"And the Criminal Courts Building," I said. "He could have been in court that afternoon, watching while Adrian entered a guilty plea for Irwin Atkins. He's already poisoned the whiskey and written the letter, and now he drops it in the mail. Why doesn't he wait?"
"We already know he's cocky."
"But not half-cocked. He's mailing the letter before his victim's dead. Suppose Adrian goes out and drinks a bottle of wine with dinner and doesn't want to mix the grape and the grain when he gets home?
Suppose Adrian's still alive and kicking when Will's letter turns up on your desk? Then what?"
"Then I call the cops and they run over to Whitfield's apartment and grab the scotch bottle before he can take a drink from it."
"Does he ever say anything about the scotch?" I'd clipped the piece from the News and I got it out now and scanned it. Our own drinks had come by this time, with Darlene setting them down and removing their predecessors without interrupting us. She didn't have to collect any money. Joints like that used to make you pay when they served you, but that was back before everyone paid for everything with a credit card.
Now they run a tab, just like everybody else. "There's a reference to poison," I said, "and he talks about the security setup at Whitfield's apartment. He doesn't specifically say the poison's in the whiskey."
"Still, once he mentions poison and talks about the Park Avenue apartment—"
"They'd search everything until they found cyanide in the scotch."
"And Will winds up looking like a horse's ass."
"So why take the chance? What's the big hurry that he has to get the letter in the mail?"
"Maybe he's leaving town."
"Leaving town?"
"Take another look at the clipping," he suggested. "He's announcing his retirement. There won't be any more killing because he's done. He's saying goodbye. Isn't that what a fellow might do on his way to catch a slow boat to China?"
I thought about it.
"Matter of fact," McGraw said, "why else announce his retirement?
He's got enough news for one letter, claiming credit for Whitfield. He could save the rest for another time. But not if he's pulling up stakes and relocating in Dallas or Dublin or, I don't know, Dakar? If he had a plane to catch, that'd be a good reason to put all the news in one letter and send it off right away."
"And if it gets there before Whitfield takes the drink, then what?"
"Given that the son of a bitch is nuts," he said, "I'd be hard put to say just what he'd do, but I suppose he'd deal with it one way or the other. Either he'd come back and figure out some other way to get the job done or he'd decide fate had let Adrian off the hook. And maybe he'd write me one more letter about it and maybe he wouldn't." He reached to tap the newspaper clipping. "What I think," he said, "is there's no question in his mind that Whitfield's gonna go straight home and swallow the scotch. You read what he wrote, he's talking about a fait accompli. Far as he's concerned, it's a done deal. Whitfield's already dead. If there's a word or phrase in his letter that suggests for a moment that the outcome's still up in the air, I sure as hell missed it."

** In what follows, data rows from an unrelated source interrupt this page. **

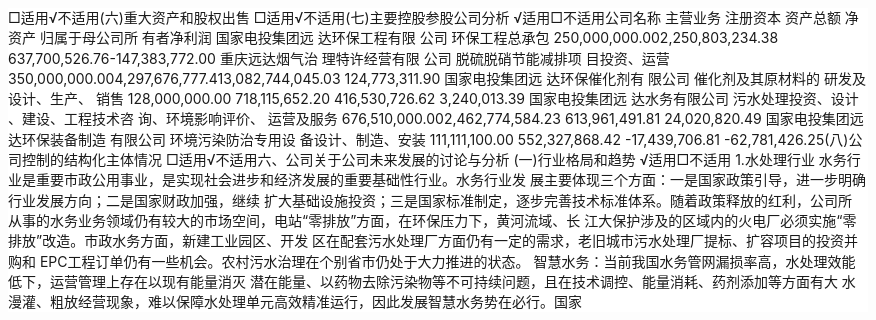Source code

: □适用√不适用(六)重大资产和股权出售
□适用√不适用(七)主要控股参股公司分析
√适用□不适用公司名称
主营业务
注册资本
资产总额
净资产
归属于母公司所
有者净利润
国家电投集团远
达环保工程有限
公司
环保工程总承包
250,000,000.002,250,803,234.38
637,700,526.76-147,383,772.00
重庆远达烟气治
理特许经营有限
公司
脱硫脱硝节能减排项
目投资、运营
350,000,000.004,297,676,777.413,082,744,045.03
124,773,311.90
国家电投集团远
达环保催化剂有
限公司
催化剂及其原材料的
研发及设计、生产、
销售
128,000,000.00
718,115,652.20
416,530,726.62
3,240,013.39
国家电投集团远
达水务有限公司
污水处理投资、设计
、建设、工程技术咨
询、环境影响评价、
运营及服务
676,510,000.002,462,774,584.23
613,961,491.81
24,020,820.49
国家电投集团远
达环保装备制造
有限公司
环境污染防治专用设
备设计、制造、安装
111,111,100.00
552,327,868.42
-17,439,706.81
-62,781,426.25(八)公司控制的结构化主体情况
□适用√不适用六、公司关于公司未来发展的讨论与分析
(一)行业格局和趋势
√适用□不适用
1.水处理行业
水务行业是重要市政公用事业，是实现社会进步和经济发展的重要基础性行业。水务行业发
展主要体现三个方面：一是国家政策引导，进一步明确行业发展方向；二是国家财政加强，继续
扩大基础设施投资；三是国家标准制定，逐步完善技术标准体系。随着政策释放的红利，公司所
从事的水务业务领域仍有较大的市场空间，电站“零排放”方面，在环保压力下，黄河流域、长
江大保护涉及的区域内的火电厂必须实施“零排放”改造。市政水务方面，新建工业园区、开发
区在配套污水处理厂方面仍有一定的需求，老旧城市污水处理厂提标、扩容项目的投资并购和
EPC工程订单仍有一些机会。农村污水治理在个别省市仍处于大力推进的状态。
智慧水务：当前我国水务管网漏损率高，水处理效能低下，运营管理上存在以现有能量消灭
潜在能量、以药物去除污染物等不可持续问题，且在技术调控、能量消耗、药剂添加等方面有大
水漫灌、粗放经营现象，难以保障水处理单元高效精准运行，因此发展智慧水务势在必行。国家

"No, you're right," I said. "He writes about it as though it already happened. But we're sure it didn't?"
"It's possible Whitfield was dead before this letter picked up its postmark. Barely possible. But the letter probably got dropped in a mailbox, and in order for it to get picked up and trucked to the Peck Slip post office and go through the machine that stamped it with a postmark—"
I scanned the clipping one more time. "What I asked you over the phone," I said, "was whether there was anything in the letter that absolutely ruled out the possibility of suicide."
"That's why I suggested a meeting. That's why we're sitting here.
The letter doesn't rule out suicide, except for the fact that Will says he did it, and he's never lied to us in the past. But the postmark rules it out."
"Because it was mailed before the death happened."
"You got it. He might have decided to claim credit for Whitfield's suicide. But, good as he is, he couldn't read Whitfield's mind and know ahead of time that he was going to kill himself."
10
It took me awhile to get away from Marty McGraw. He looked around for the waitress, but she must have been on her break. He shrugged and walked over to the bar and came back with two bottles of Rolling Rock, announcing that he'd had enough whiskey for the time being. He drank from one of the bottles, then pointed at the other.
"That's for you if you want it," he said. I told him I'd pass, and he said he'd figured as much.
"I've been there," he said.
"How's that?"
"Been there, done that. The rooms. The church basements. I went to a meeting every day for four months and didn't touch a drop all that time. It's a long fucking time to go without a drink, I'll tell you that much."
"I guess it is."
"I was having a bad time of it," he said, "and I thought it was the booze. So I cut out the booze and you know something? That made it worse."